Even this is a minor point, however, compared with the dangerous manner in which the genie of Mandal II has been unleashed. V.P. Singh could argue that, fighting with his back to wall, he had no time consult anyone. But, in heaven’s name, why make the same horrendous mistake a second time? The issue of extending 27 per cent reservations to institutions of higher learning such as the IITs and IIMs - yet to be considered by the Union cabinet - has already been declared an irreversible, indeed immutable, decision. Clearly, the inner conflict within the Congress party is at work and is indeed visible, in all its coarseness, to the naked eye. The cartoonist who depicted the human resource development minister planting a time bomb on the prime minister’s desk has said it all.

This is what has led to virulent agitation across the country, most notably by doctors but also by others. Mercifully, the street action has not yet assumed the dimension it did in 1990. But with the rival sides hell-bent on taking each other on, anything can happen. A potentially disastrous new element in the conflict is the almost complete disconnect between the 300 million, high-flying Indians wallowing in globalisation and the luckless 800 million still mired in abject poverty and backwardness. This breeds callousness and arrogance on one side - and anger and hatred on the other. Some of the police action against the striking doctors has doubtless been egregiously brutal but sadly usual. However, the greater horror this time around is because victims are “people like us”.

It is also amazing that affirmative action, a must in a country of India’s astonishing disparities and discrimination, is seldom even mentioned by the rich, the famous and the powerful. On the other hand, reservations are the only affirmative action known to the vast majority of politicians. A small fraction of the “non-performing assets” (in reality bad loans given to fat cats) of nationalised banks, totalling nearly Rs 1 lakh crore, could give fairly extensive financial assistance to underprivileged students.

However, given the state of the Indian polity, there is going to be no escape from the folly of 27 per cent OBC reservations in medical colleges, IITs, IIMs, and so on. These will be rammed down the country’s throat, possibly through an ordinance that would be accompanied by some sweet words about increasing the number of seats in the institutions concerned to “protect everybody’s interests”. But only the mindless would believe that a change on such a large scale can be introduced in one go.
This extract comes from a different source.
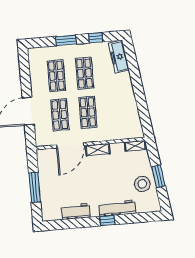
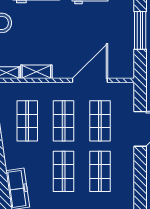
shop shelf: (116, 110) -> (27, 121), added
shelving: (98, 150) -> (36, 72), moved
Especially at a time when there are at least 20 per cent vacancies in the faculties of the relevant institutions.

Kancha Iliah, the inveterate supporter of all reservations, put his finger on the heart of the matter when he said on a private TV channel that all children must go to neighbourhood schools with a high enough standard of teaching, and reservations would become irrelevant in 25 years. It is too tall a order for a country that hasn’t been able to make primary education universal and compulsory in nearly six decades, nor is able to reduce the appalling dropout rate in primary and secondary schools, especially among Dalit and Adivasi students.